The undeclared major is designed for students who want to explore options before declaring an academic major that best suits their career and life objectives. This program is also open to first-year and second-year students at the University who are contemplating a change in majors. It is estimated that nationally over 40 percent of undergraduates change majors in college.
Upon enrollment, students who choose the undeclared major are assigned a faculty adviser who will guide the student in course selection and exploration of academic disciplines and majors. Faculty advisers work with students to select courses in disciplines of interest so that students can explore their options.
Advisers also work with students and the Office of Student Life to assess the students’ interests through personality and career inventories.
At any point during the first two years of study, students have the opportunity to declare a major once they decide on a course of study.

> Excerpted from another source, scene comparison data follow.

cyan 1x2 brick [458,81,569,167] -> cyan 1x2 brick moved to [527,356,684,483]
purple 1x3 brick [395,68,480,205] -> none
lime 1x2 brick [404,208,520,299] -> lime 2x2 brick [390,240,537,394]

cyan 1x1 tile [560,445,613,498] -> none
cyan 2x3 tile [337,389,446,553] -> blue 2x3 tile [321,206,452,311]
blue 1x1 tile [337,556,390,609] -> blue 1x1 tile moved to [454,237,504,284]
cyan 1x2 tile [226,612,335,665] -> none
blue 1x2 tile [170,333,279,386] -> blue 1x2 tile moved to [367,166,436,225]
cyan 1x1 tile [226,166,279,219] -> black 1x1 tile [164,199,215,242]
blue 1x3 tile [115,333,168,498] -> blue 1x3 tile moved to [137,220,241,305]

Many of the courses in the undeclared major are selected to meet the University Core Curriculum requirements so that once a major is declared the student is able to smoothly transition into that curriculum.
Other courses are selected to enable students to learn more about specific majors and decide if the major is a good match for them.
Students transferring from another institution may also select the undeclared major while they are considering a major. While the undeclared major is part of the College of Arts and Sciences, the College works closely with the other Colleges - the Pompea College of Business, the Tagliatela College of Engineering, the School of Health Sciences, and the Henry C. Lee College of Criminal Justice and Forensic Sciences - to best meet the needs of students with an undeclared major.